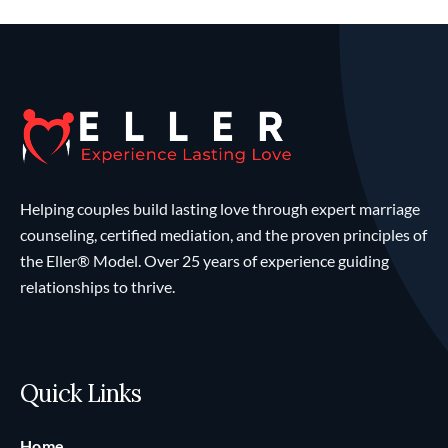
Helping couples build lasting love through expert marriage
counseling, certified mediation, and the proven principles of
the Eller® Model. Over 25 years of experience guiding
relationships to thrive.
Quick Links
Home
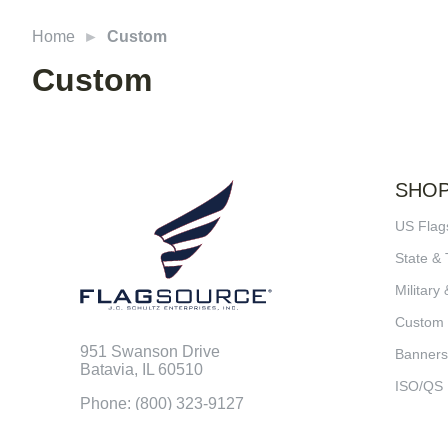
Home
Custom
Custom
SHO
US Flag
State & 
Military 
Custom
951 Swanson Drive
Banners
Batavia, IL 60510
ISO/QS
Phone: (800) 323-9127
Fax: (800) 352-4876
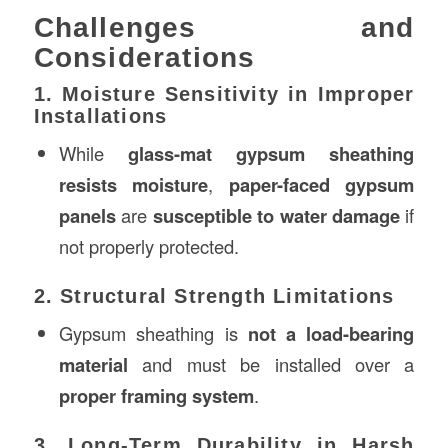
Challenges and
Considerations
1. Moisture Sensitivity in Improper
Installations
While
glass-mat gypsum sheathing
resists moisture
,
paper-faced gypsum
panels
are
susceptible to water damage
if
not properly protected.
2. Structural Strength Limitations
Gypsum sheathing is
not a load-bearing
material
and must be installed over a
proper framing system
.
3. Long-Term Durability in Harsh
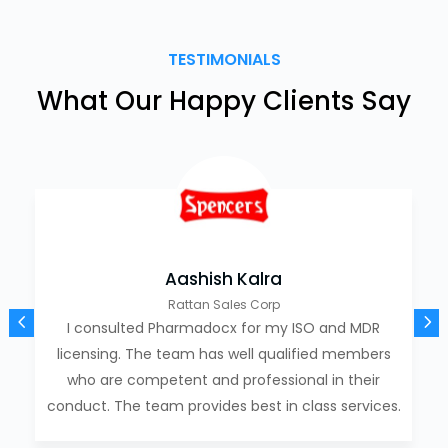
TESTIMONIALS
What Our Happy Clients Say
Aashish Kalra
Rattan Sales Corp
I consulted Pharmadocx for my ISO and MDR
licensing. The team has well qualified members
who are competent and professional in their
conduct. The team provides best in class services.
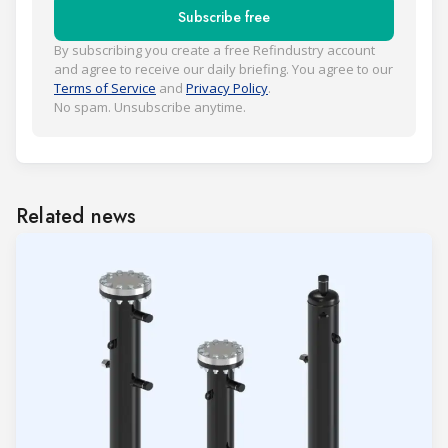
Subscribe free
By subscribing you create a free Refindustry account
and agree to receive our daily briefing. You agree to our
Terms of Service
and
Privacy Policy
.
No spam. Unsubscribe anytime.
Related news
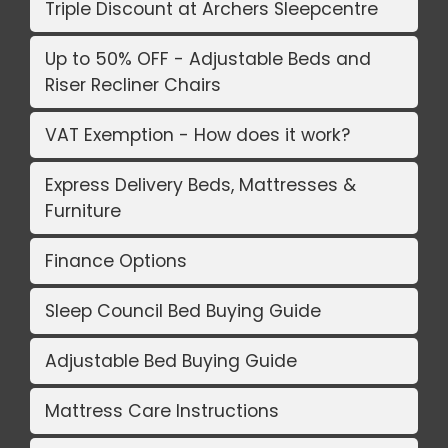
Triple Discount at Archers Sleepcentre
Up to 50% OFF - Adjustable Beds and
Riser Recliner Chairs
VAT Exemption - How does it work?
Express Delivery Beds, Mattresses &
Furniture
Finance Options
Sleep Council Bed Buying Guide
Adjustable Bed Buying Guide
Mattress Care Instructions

---------------

● **Work order**
Leaving every picture aside, reproduce exactly the lines above from the one with "3. Long-Term Durability in Harsh" up to and including the one with "Subscribe free", and no others.

● **Expected answer**
3. Long-Term Durability in Harsh
TESTIMONIALS
What Our Happy Clients Say
Aashish Kalra
Rattan Sales Corp
I consulted Pharmadocx for my ISO and MDR
licensing. The team has well qualified members
who are competent and professional in their
conduct. The team provides best in class services.
Subscribe free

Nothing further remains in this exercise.